TIL that the directories that `snapd` binds are just hard-coded, right in the guts of the thing
TIL that the directories that `snapd` binds are just hard-coded, right in the guts of the thing
@SnoopJ
weird, it *should* work, I think it goes through some kind of portal that has more access rights than the process itself.
I have a Chromium snap installed and in GMail I can't drag'n'drop a file from /tmp/ to attach it, but the "attach files" button which opens a file picker *does* work
@SnoopJ of course it could be that Slack uses the filepicker of its UI toolkit instead of the portal - but I thought it used Electron which should use the same shit as Chromium?
I know of this portal stuff (xdg-desktop-portal) from https://github.com/btzy/nativefiledialog-extended which can use either Gtk3 or the D-Bus based portal on Linux - another advantage of the portal is that it uses a "native" filepicker depending on your desktop, e.g. KDE/Qt one when using KDE. But maybe it's less flexible

Cross platform (Windows, Mac, Linux) native file dialog library with C and C++ bindings, based on mlabbe/nativefiledialog. - btzy/nativefiledialog-extended
@SnoopJ
I literally moved my home directory because using Ubuntu is advantageous for my job (vs any other distro), and snaps/apparmor cannot handle the possibility that a home directory is anywhere other than `/home/`
I'm not un-generous feeling towards the Canonical people. Packaging and distribution are hard. But this is relatively important stuff if you want the project to be taken seriously.
To me, snaps are about as important as upstart (read: I look forward to it being dead).
@dalias once upon a time I found it a more palatable option (perhaps because I was substantially more ignorant of Linux, and things were just generally worse then)

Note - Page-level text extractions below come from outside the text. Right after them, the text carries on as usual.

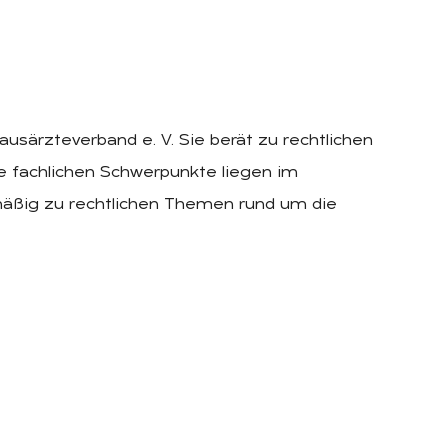
ausärzteverband e. V. Sie berät zu rechtlichen
re fachlichen Schwerpunkte liegen im
elmäßig zu rechtlichen Themen rund um die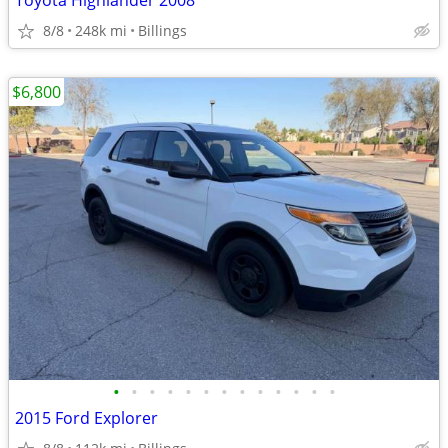
Toyota Highlander 2008
8/8
248k mi
Billings
$6,800
•
•
•
•
•
•
•
•
•
•
•
•
•
2015 Ford Explorer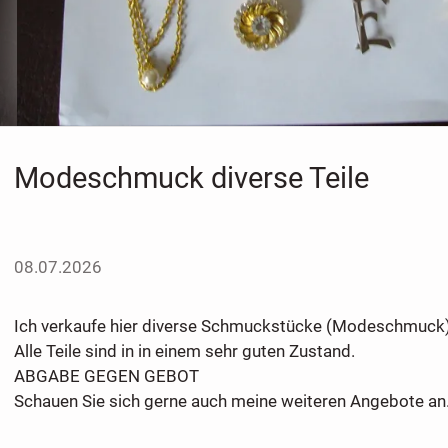
Modeschmuck diverse Teile
08.07.2026
Ich verkaufe hier diverse Schmuckstücke (Modeschmuck)
Alle Teile sind in in einem sehr guten Zustand.
ABGABE GEGEN GEBOT
Schauen Sie sich gerne auch meine weiteren Angebote an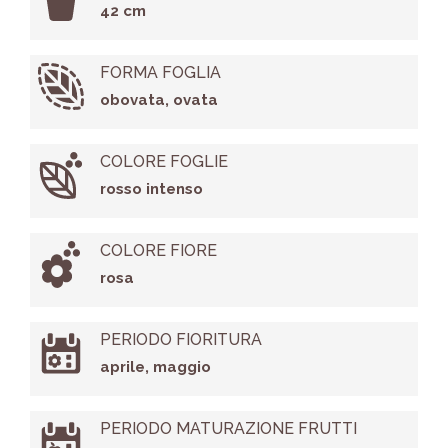
42 cm
FORMA FOGLIA
obovata, ovata
COLORE FOGLIE
rosso intenso
COLORE FIORE
rosa
PERIODO FIORITURA
aprile, maggio
PERIODO MATURAZIONE FRUTTI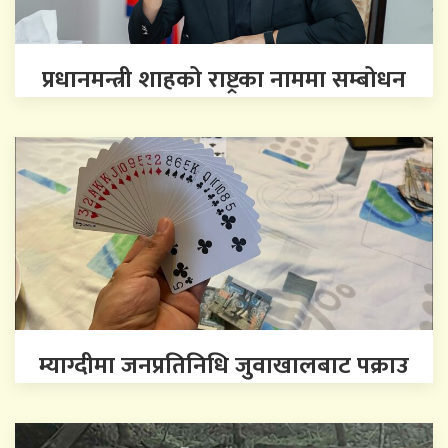
प्रधानमन्त्री शाहको राष्ट्रका नाममा सम्बोधन
म्याग्दीमा जनप्रतिनिधि जुवाखालबाट पक्राउ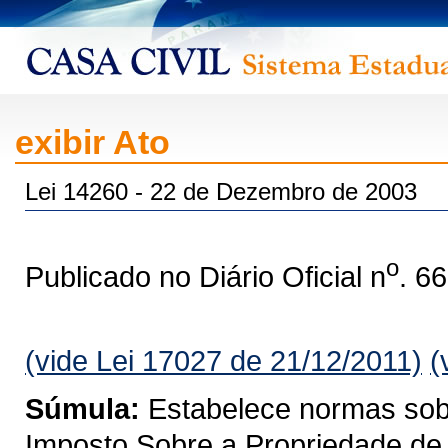
exibir Ato
Lei 14260 - 22 de Dezembro de 2003
o
Publicado no Diário Oficial n
. 6
(vide Lei 17027 de 21/12/2011)
(
Súmula:
Estabelece normas sobre
Imposto Sobre a Propriedade de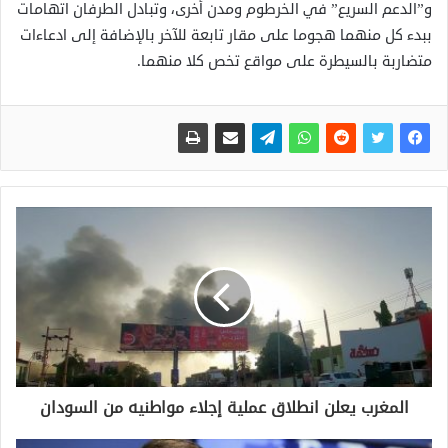
و”الدعم السريع” في الخرطوم ومدن أخرى، وتبادل الطرفان اتهامات
ببدء كل منهما هجوما على مقار تابعة للآخر بالإضافة إلى ادعاءات
متضاربة بالسيطرة على مواقع تخص كلا منهما.
المغرب يعلن انطلاق عملية إجلاء مواطنيه من السودان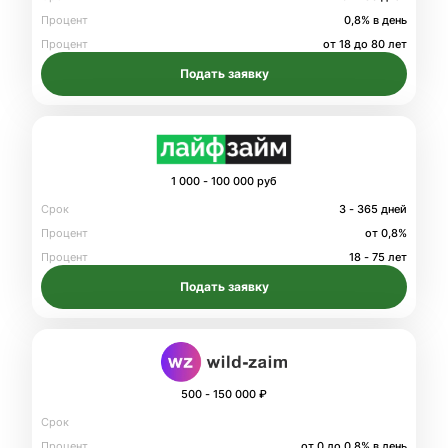
Процент
0,8% в день
Процент
от 18 до 80 лет
Подать заявку
1 000 - 100 000 руб
Срок
3 - 365 дней
Процент
от 0,8%
Процент
18 - 75 лет
Подать заявку
500 - 150 000 ₽
Срок
Процент
от 0 до 0.8% в день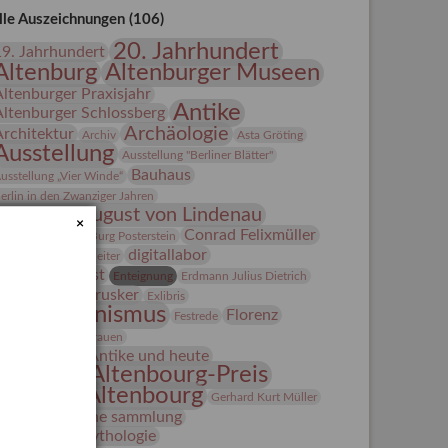
lle Auszeichnungen (106)
20. Jahrhundert
19. Jahrhundert
Altenburg
Altenburger Museen
Altenburger Praxisjahr
Antike
Altenburger Schlossberg
Archäologie
Architektur
Archiv
Asta Gröting
Ausstellung
Ausstellung "Berliner Blätter"
Bauhaus
usstellung „Vier Winde“
erlin in den Zwanziger Jahren
Bernhard August von Lindenau
×
Bibliothek
Conrad Felixmüller
Burg Posterstein
digitallabor
epot
Der Blaue Reiter
Entartete Kunst
Enteignung
Erdmann Julius Dietrich
estrusker
rlebnisportal
Exlibris
Expressionismus
Florenz
Festrede
Fotografie
frauen
Frauen in der Antike und heute
Gerhard-Altenbourg-Preis
Gerhard Altenbourg
Gerhard Kurt Müller
Grafik
grafische sammlung
griechische Mythologie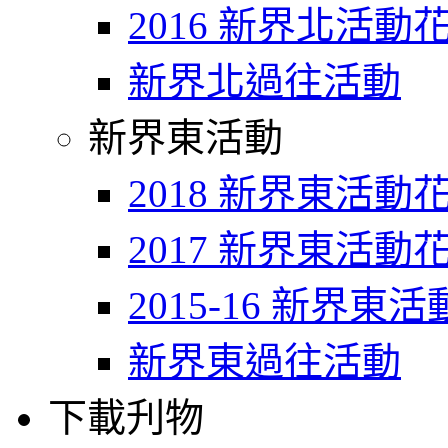
2016 新界北活動
新界北過往活動
新界東活動
2018 新界東活動
2017 新界東活動
2015-16 新界東
新界東過往活動
下載刋物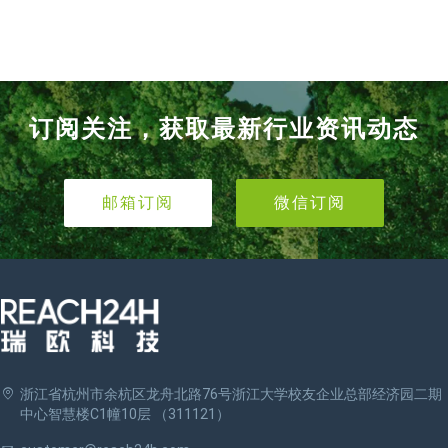
订阅关注，获取最新行业资讯动态
邮箱订阅
微信订阅
浙江省杭州市余杭区龙舟北路76号浙江大学校友企业总部经济园二期
中心智慧楼C1幢10层 （311121）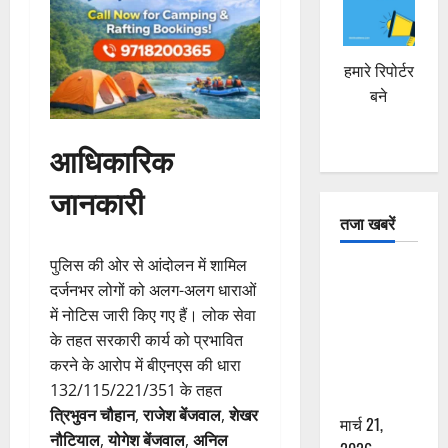
हमारे रिपोर्टर
बने
आधिकारिक
जानकारी
तजा खबरें
पुलिस की ओर से आंदोलन में शामिल
दून में रफ्तार
दर्जनभर लोगों को अलग-अलग धाराओं
का कहर! 120
में नोटिस जारी किए गए हैं। लोक सेवा
Km/h थार ने
के तहत सरकारी कार्य को प्रभावित
स्कूटी सवारों
करने के आरोप में बीएनएस की धारा
को कुचला,
132/115/221/351 के तहत
एक की मौत
त्रिभुवन चौहान
,
राजेश बेंजवाल
,
शेखर
मार्च 21,
नौटियाल
,
योगेश बेंजवाल
,
अनिल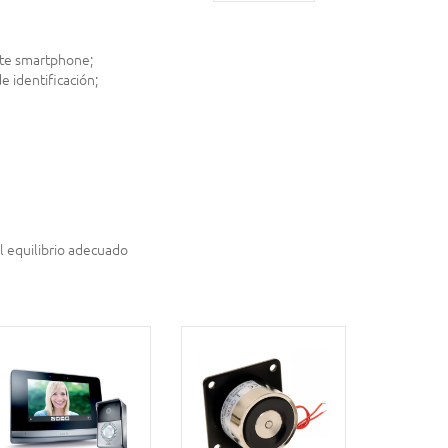
ante smartphone;
e identificación;
l equilibrio adecuado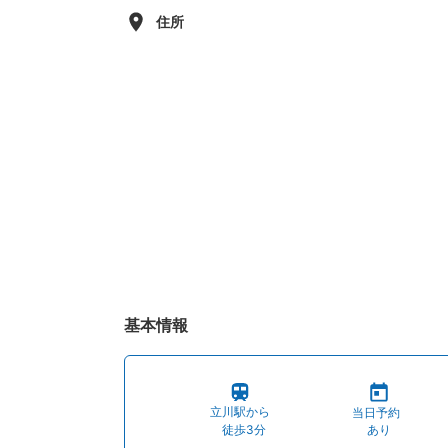
住所
基本情報
立川駅から
当日予約
徒歩3分
あり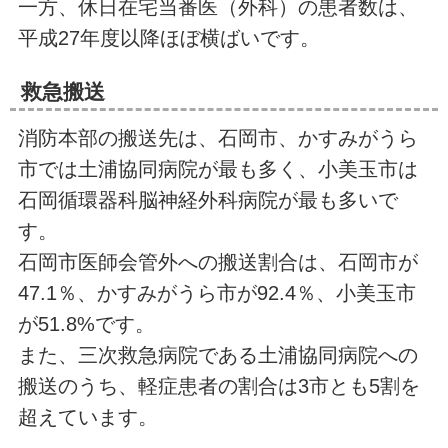
一方、休日在宅当番医（外科）の患者数は、
平成27年度以降ほぼ横ばいです。
救急搬送
消防本部の搬送先は、石岡市、かすみがうら
市では土浦協同病院が最も多く、小美玉市は
石岡循環器科脳神経外科病院が最も多いで
す。
石岡市医師会管外への搬送割合は、石岡市が
47.1％、かすみがうら市が92.4％、小美玉市
が51.8%です。
また、三次救急病院である土浦協同病院への
搬送のうち、軽症患者の割合は3市とも5割を
超えています。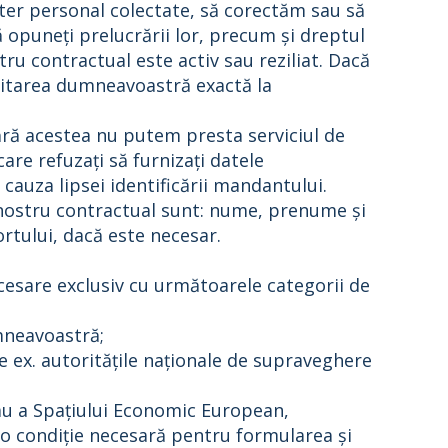
cter personal colectate, să corectăm sau să
opuneți prelucrării lor, precum și dreptul
tru contractual este activ sau reziliat. Dacă
icitarea dumneavoastră exactă la
ără acestea nu putem presta serviciul de
re refuzați să furnizați datele
cauza lipsei identificării mandantului.
i nostru contractual sunt: nume, prenume și
ortului, dacă este necesar.
esare exclusiv cu următoarele categorii de
mneavoastră;
e ex. autoritățile naționale de supraveghere
sau a Spațiului Economic European,
o condiție necesară pentru formularea și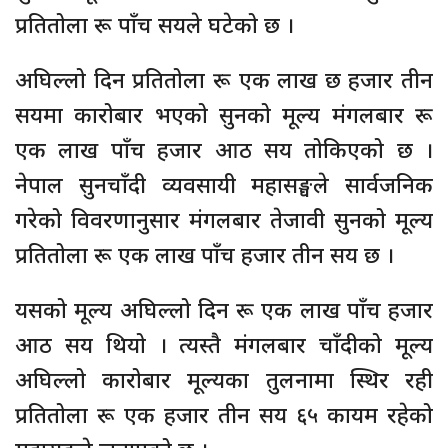
प्रतितोला रू पाँच सयले घटेको छ ।
अघिल्लो दिन प्रतितोला रू एक लाख छ हजार तीन
सयमा कारोबार भएको सुनको मूल्य मंगलबार रू
एक लाख पाँच हजार आठ सय तोकिएको छ ।
नेपाल सुनचाँदी व्यवसायी महासङ्घले सार्वजनिक
गरेको विवरणानुसार मंगलबार तेजावी सुनको मूल्य
प्रतितोला रू एक लाख पाँच हजार तीन सय छ ।
यसको मूल्य अघिल्लो दिन रू एक लाख पाँच हजार
आठ सय थियो । त्यस्तै मंगलबार चाँदीको मूल्य
अघिल्लो कारोबार मूल्यका तुलनामा स्थिर रही
प्रतितोला रू एक हजार तीन सय ६५ कायम रहेको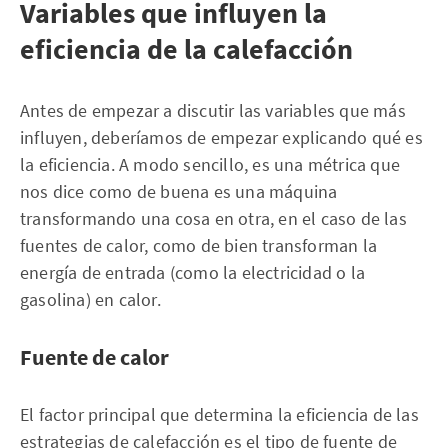
Variables que influyen la
eficiencia de la calefacción
Antes de empezar a discutir las variables que más
influyen, deberíamos de empezar explicando qué es
la eficiencia. A modo sencillo, es una métrica que
nos dice como de buena es una máquina
transformando una cosa en otra, en el caso de las
fuentes de calor, como de bien transforman la
energía de entrada (como la electricidad o la
gasolina) en calor.
Fuente de calor
El factor principal que determina la eficiencia de las
estrategias de calefacción es el tipo de fuente de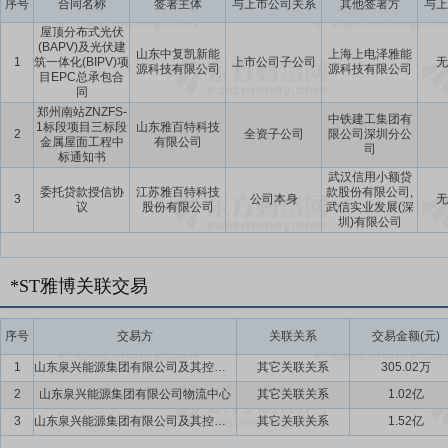
序号
合同名称
签署主体
与上市公司关系
其他签署方
与上
屋顶分布式光伏
(BAPV)及光伏建
山东中复凯新能
上海上电泽雅能
1
筑一体化(BIPV)项
上市公司子公司
无
源科技有限公司
源科技有限公司
目EPC总承包合
同
郑州南站ZNZFS-
中铁建工集团有
1标段项目三标段
山东雅百特科技
2
全资子公司
限公司深圳分公
金属屋面工程中
有限公司
司
标通知书
武汉信用小额贷
委托贷款授信协
江苏雅百特科技
款股份有限公司,
3
公司本身
无
议
股份有限公司
武信实业发展(深
圳)有限公司
*ST雅博关联交易
序号
交易方
关联关系
交易金额(元)
1
山东泉兴能源集团有限公司及其控制的下属子公司
其它关联关系
305.02万
2
山东泉兴能源集团有限公司物流中心
其它关联关系
1.02亿
3
山东泉兴能源集团有限公司及其控制的下属子公司
其它关联关系
1.52亿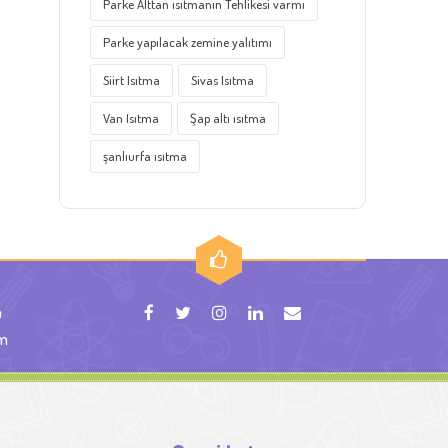
Parke Alttan ısıtmanın Tehlikesi varmı
Parke yapılacak zemine yalıtımı
Siirt Isıtma
Sivas Isıtma
Van Isıtma
Şap altı ısıtma
şanlıurfa ısıtma
m
om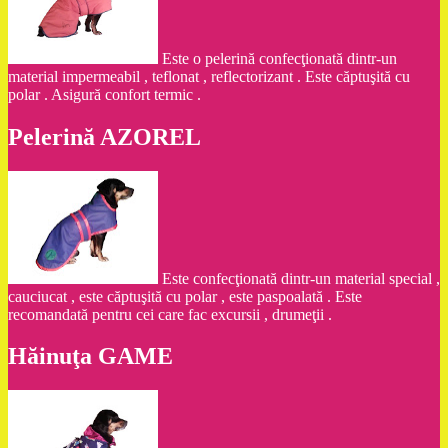
Este o pelerină confecţionată dintr-un
material impermeabil , teflonat , reflectorizant . Este căptuşită cu
polar . Asigură confort termic .
Pelerină AZOREL
Este confecţionată dintr-un material special ,
cauciucat , este căptuşită cu polar , este paspoalată . Este
recomandată pentru cei care fac excursii , drumeţii .
Hăinuţa GAME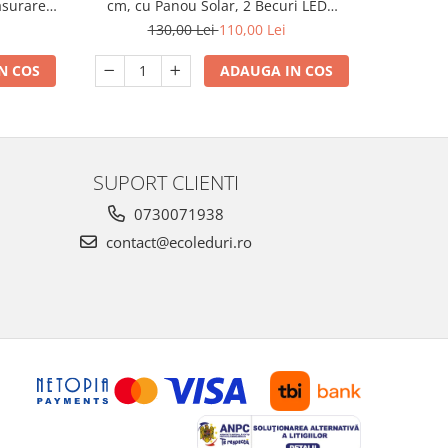
cm, cu Panou Solar, 2 Becuri LED
ăsurarea
Incluse, Acumulator 3000 mAh, USB
trică
130,00 Lei
110,00 Lei
Power Bank, Lumină de Veghe, Încărcare
Type-C, engros
ADAUGA IN COS
N COS
SUPORT CLIENTI
0730071938
contact@ecoleduri.ro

but I'm getting ready to switch to mainline Debian because I get the distinct feeling a lot of the "this is bullshit" behaviors on my system is the direct consequence of being downstream of their decisions
@pierstoval @dalias @SnoopJ I ended up with having the same password for login and decryption and a file system that doesn't deal well with long file names.
I have limited energies to dedicate to this, and only one computer that I need to work, so my ability to play with this is limited.
Also, I can't seem to be able to set up the local formats and the system language to two different values, despite this being trivial in Ubuntu and Arch and despite spending significant time on the problem.
Still, my system works acceptably enough and I have more important things to stress about that configuring it.